Minister Walcott said Barbados, like most other countries, already had some baseline information.

“We have an idea of the percentage of obesity in our teenagers, hence the introduction recently of the school-based nutrition policy…. We are now embarking on doing it for the wider community for the fast foods….  In Barbados, a number of people sell from vans, and these are things that we need to look at as it relates to collection of data and surveillance. We are doing that but we plan to do more of that. We’re looking at the whole process of cancer screening in Barbados, as it relates to breast cancer, prostate cancer, colon cancer, and cervical cancer. So these are things we’re looking at.

“We recognise that we need to strengthen [our] primary health care….  I’ve spoken recently about the need now to move…to community mental care, and we’ve spoken about utilising the polyclinics more for mental health clinics. We’ve recently made it available that you can have your prescriptions and everything for mental health disorders done in the polyclinics,” he shared.

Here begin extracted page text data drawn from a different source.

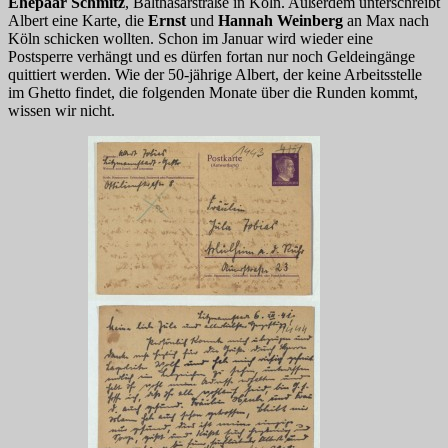
Ehepaar Schmitz
, Balthasarstraße in Köln. Außerdem unterschreibt
Albert eine Karte, die
Ernst
und
Hannah Weinberg
an Max nach
Köln schicken wollten. Schon im Januar wird wieder eine
Postsperre verhängt und es dürfen fortan nur noch Geldeingänge
quittiert werden. Wie der 50-jährige Albert, der keine Arbeitsstelle
im Ghetto findet, die folgenden Monate über die Runden kommt,
wissen wir nicht.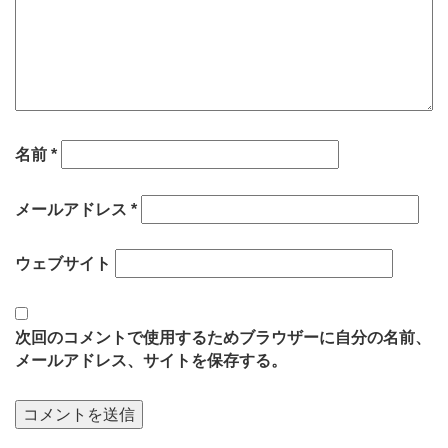
名前
*
メールアドレス
*
ウェブサイト
次回のコメントで使用するためブラウザーに自分の名前、
メールアドレス、サイトを保存する。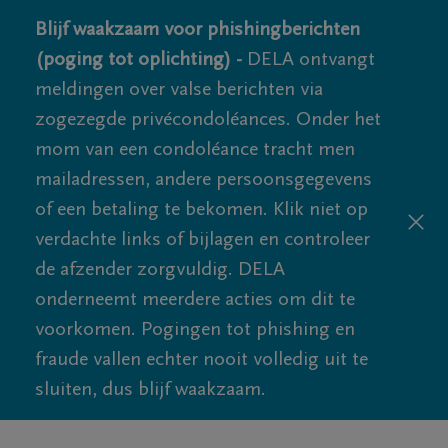
Blijf waakzaam voor phishingberichten
(poging tot oplichting) -
DELA ontvangt
meldingen over valse berichten via
zogezegde privécondoléances. Onder het
mom van een condoléance tracht men
mailadressen, andere persoonsgegevens
of een betaling te bekomen. Klik niet op
verdachte links of bijlagen en controleer
de afzender zorgvuldig. DELA
onderneemt meerdere acties om dit te
voorkomen. Pogingen tot phishing en
fraude vallen echter nooit volledig uit te
sluiten, dus blijf waakzaam.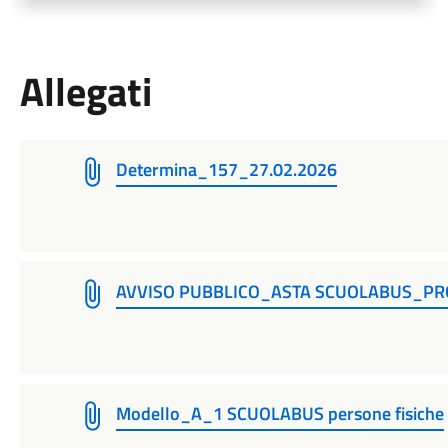
Allegati
Determina_157_27.02.2026
AVVISO PUBBLICO_ASTA SCUOLABUS_PR
Modello_A_1 SCUOLABUS persone fisiche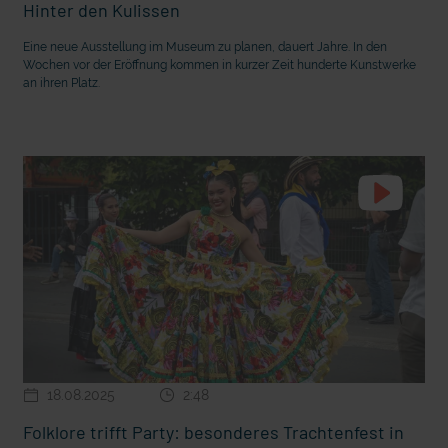
Hinter den Kulissen
Eine neue Ausstellung im Museum zu planen, dauert Jahre. In den
Wochen vor der Eröffnung kommen in kurzer Zeit hunderte Kunstwerke
an ihren Platz.
18.08.2025
2:48
Folklore trifft Party: besonderes Trachtenfest in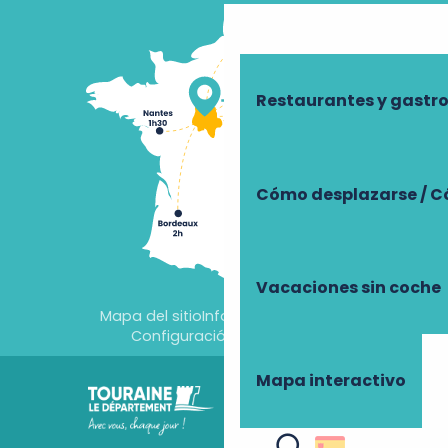
Restaurantes y gast
Cómo desplazarse / C
Vacaciones sin coche
Mapa del sitio
Información jurídica
Configuración de cookies
Mapa interactivo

Minister Walcott also highlighted other local NCD interventions such as the Hearts Programme, which he described as a simple and economic method of dealing with hypertension. He said it was piloted in Barbados and was now being used in a number of SIDS countries.

He further noted the interventions in the area of cardiac care which aim to reduce the number of persons who die from heart attacks. They include pre-hospital care and the use of thrombolytics – drugs which break down or dissolve blood clots.

The SIDS Ministerial Conference on NCDs and Mental Health concluded today, Friday, June 16, with participants creating the operational plan of actions necessary to implement the commitments expressed in the 2023 Bridgetown Declaration on NCDs and Mental Health.